EXTRACTED DATA -
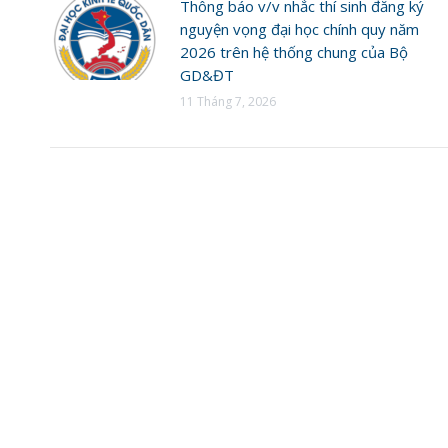
Thông báo v/v nhắc thí sinh đăng ký
nguyện vọng đại học chính quy năm
2026 trên hệ thống chung của Bộ
GD&ĐT
11 Tháng 7, 2026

WHAT TO WORK ON -
Write out the lines above word for word, leaving the pictures out.

WRITTEN RESPONSE -
Thông báo v/v nhắc thí sinh đăng ký
nguyện vọng đại học chính quy năm
2026 trên hệ thống chung của Bộ
GD&ĐT
11 Tháng 7, 2026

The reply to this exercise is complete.